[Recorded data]

——

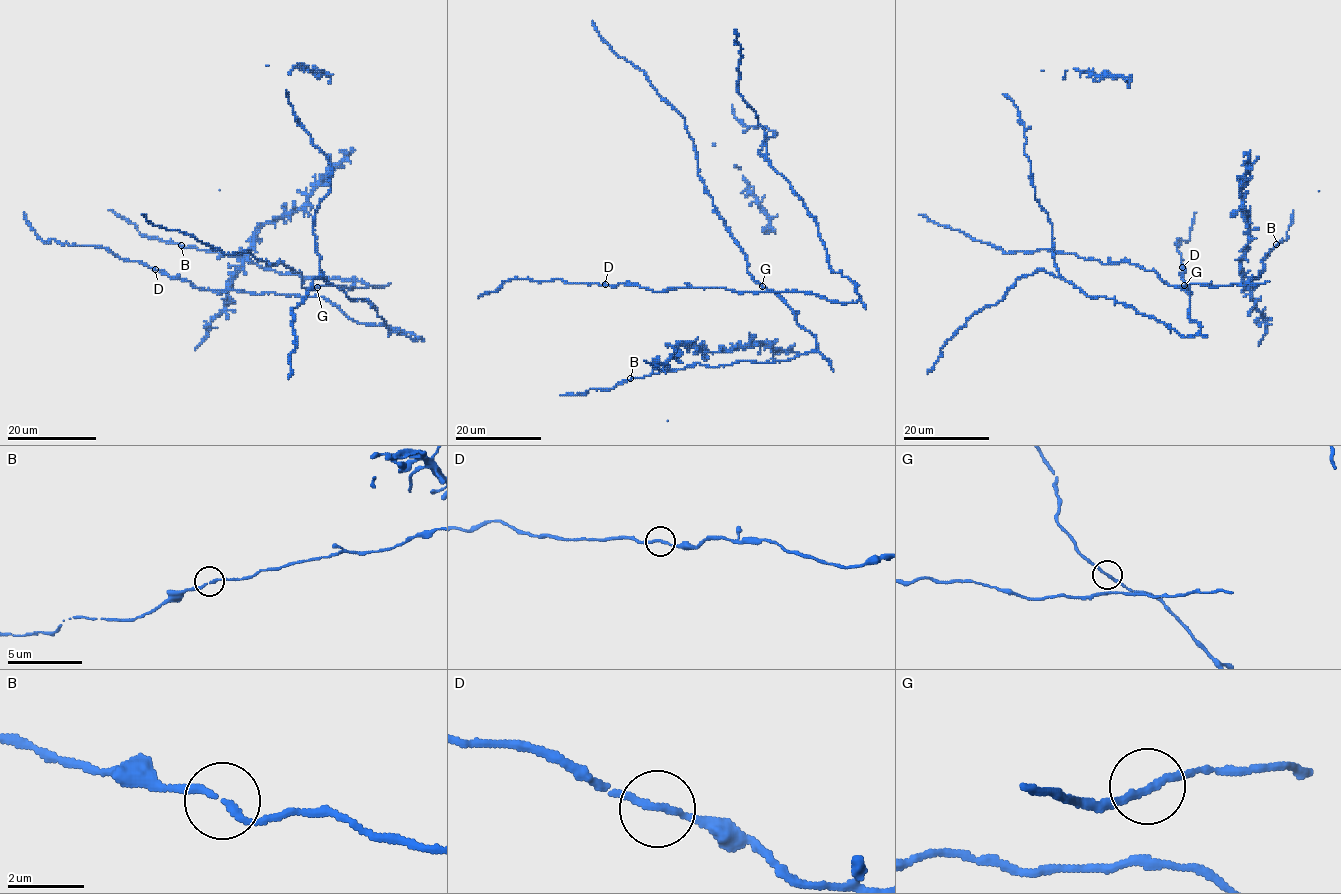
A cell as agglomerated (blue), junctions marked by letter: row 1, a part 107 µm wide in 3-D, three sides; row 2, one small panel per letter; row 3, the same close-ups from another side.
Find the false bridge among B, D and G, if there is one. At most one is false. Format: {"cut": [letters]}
{"cut": []}

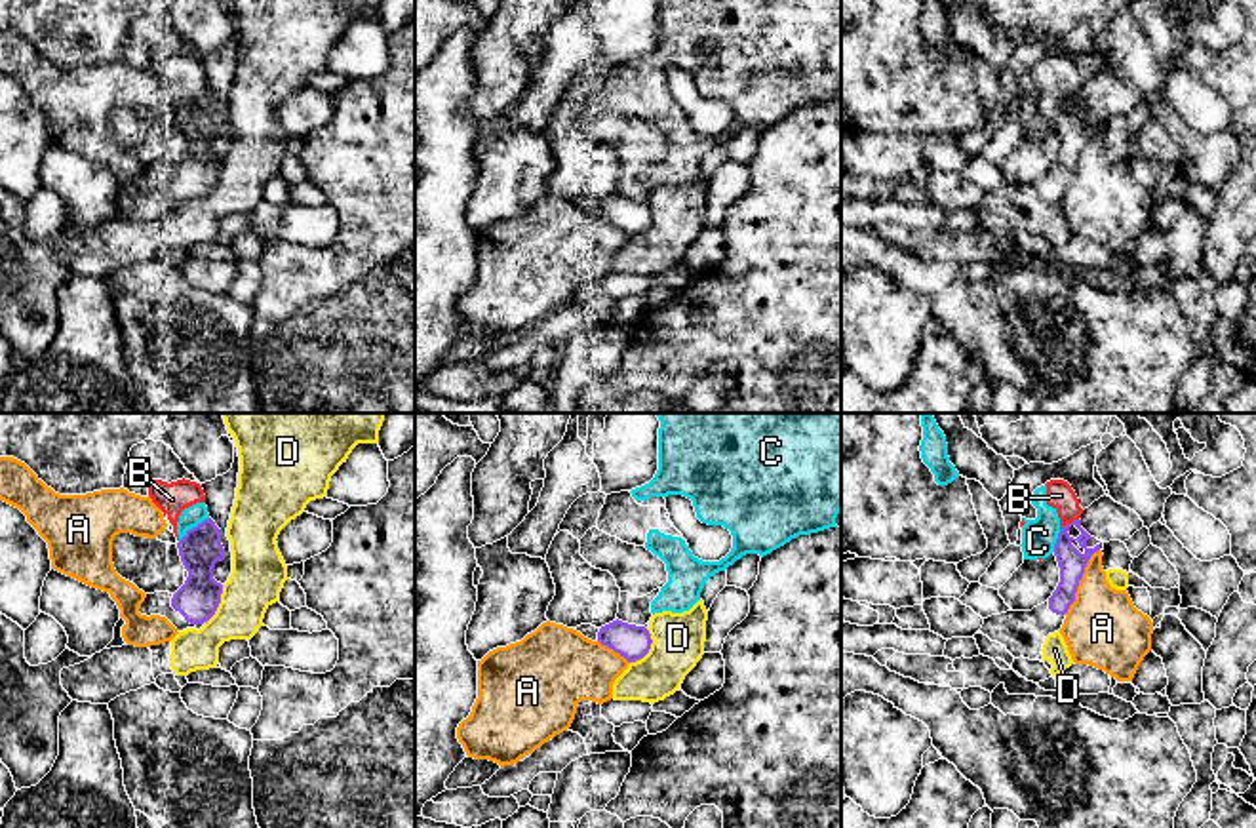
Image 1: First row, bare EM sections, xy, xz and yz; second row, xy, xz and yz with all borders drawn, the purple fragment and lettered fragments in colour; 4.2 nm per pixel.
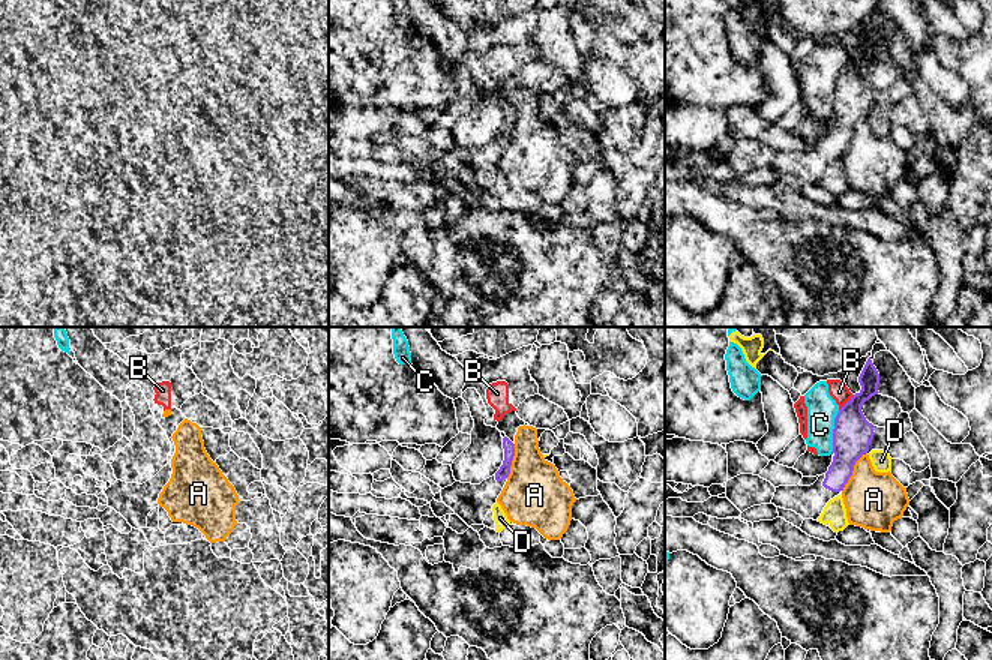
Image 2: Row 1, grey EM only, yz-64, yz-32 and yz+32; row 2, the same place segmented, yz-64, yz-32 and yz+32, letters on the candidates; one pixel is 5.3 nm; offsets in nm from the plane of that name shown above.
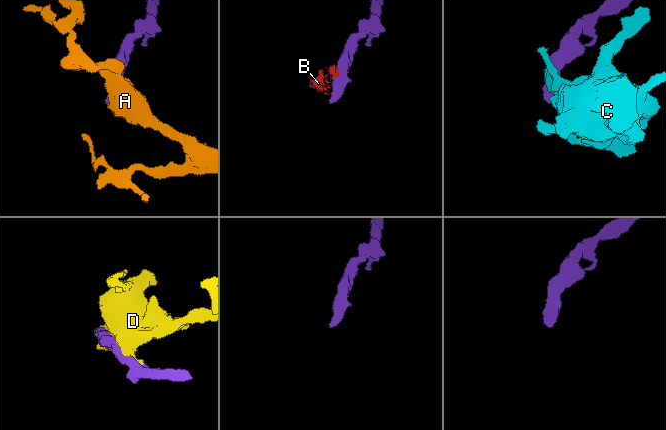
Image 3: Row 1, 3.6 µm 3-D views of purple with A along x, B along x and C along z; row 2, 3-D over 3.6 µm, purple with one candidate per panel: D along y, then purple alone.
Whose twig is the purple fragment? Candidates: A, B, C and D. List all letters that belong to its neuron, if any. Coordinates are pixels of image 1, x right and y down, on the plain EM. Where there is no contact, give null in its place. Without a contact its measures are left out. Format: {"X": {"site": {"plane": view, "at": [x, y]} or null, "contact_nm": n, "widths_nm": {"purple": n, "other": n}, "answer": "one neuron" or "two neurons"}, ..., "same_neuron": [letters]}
{"A": {"site": {"plane": "yz", "at": [1079, 153]}, "contact_nm": 320, "widths_nm": {"purple": 120, "other": 320}, "answer": "two neurons"}, "B": {"site": {"plane": "yz", "at": [1068, 98]}, "contact_nm": 90, "widths_nm": {"purple": 120, "other": 120}, "answer": "two neurons"}, "C": {"site": {"plane": "xy", "at": [193, 101]}, "contact_nm": 170, "widths_nm": {"purple": 180, "other": 90}, "answer": "two neurons"}, "D": {"site": {"plane": "xz", "at": [649, 221]}, "contact_nm": 170, "widths_nm": {"purple": 150, "other": 220}, "answer": "two neurons"}, "same_neuron": []}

——

### What the exercise asks
What you return should be the entries from above, unchanged and without their images.

### Solution to the problem
A cell as agglomerated (blue), junctions marked by letter: row 1, a part 107 µm wide in 3-D, three sides; row 2, one small panel per letter; row 3, the same close-ups from another side.
Find the false bridge among B, D and G, if there is one. At most one is false. Format: {"cut": [letters]}
{"cut": []}

Image 1: First row, bare EM sections, xy, xz and yz; second row, xy, xz and yz with all borders drawn, the purple fragment and lettered fragments in colour; 4.2 nm per pixel.
Image 2: Row 1, grey EM only, yz-64, yz-32 and yz+32; row 2, the same place segmented, yz-64, yz-32 and yz+32, letters on the candidates; one pixel is 5.3 nm; offsets in nm from the plane of that name shown above.
Image 3: Row 1, 3.6 µm 3-D views of purple with A along x, B along x and C along z; row 2, 3-D over 3.6 µm, purple with one candidate per panel: D along y, then purple alone.
Whose twig is the purple fragment? Candidates: A, B, C and D. List all letters that belong to its neuron, if any. Coordinates are pixels of image 1, x right and y down, on the plain EM. Where there is no contact, give null in its place. Without a contact its measures are left out. Format: {"X": {"site": {"plane": view, "at": [x, y]} or null, "contact_nm": n, "widths_nm": {"purple": n, "other": n}, "answer": "one neuron" or "two neurons"}, ..., "same_neuron": [letters]}
{"A": {"site": {"plane": "yz", "at": [1079, 153]}, "contact_nm": 320, "widths_nm": {"purple": 120, "other": 320}, "answer": "two neurons"}, "B": {"site": {"plane": "yz", "at": [1068, 98]}, "contact_nm": 90, "widths_nm": {"purple": 120, "other": 120}, "answer": "two neurons"}, "C": {"site": {"plane": "xy", "at": [193, 101]}, "contact_nm": 170, "widths_nm": {"purple": 180, "other": 90}, "answer": "two neurons"}, "D": {"site": {"plane": "xz", "at": [649, 221]}, "contact_nm": 170, "widths_nm": {"purple": 150, "other": 220}, "answer": "two neurons"}, "same_neuron": []}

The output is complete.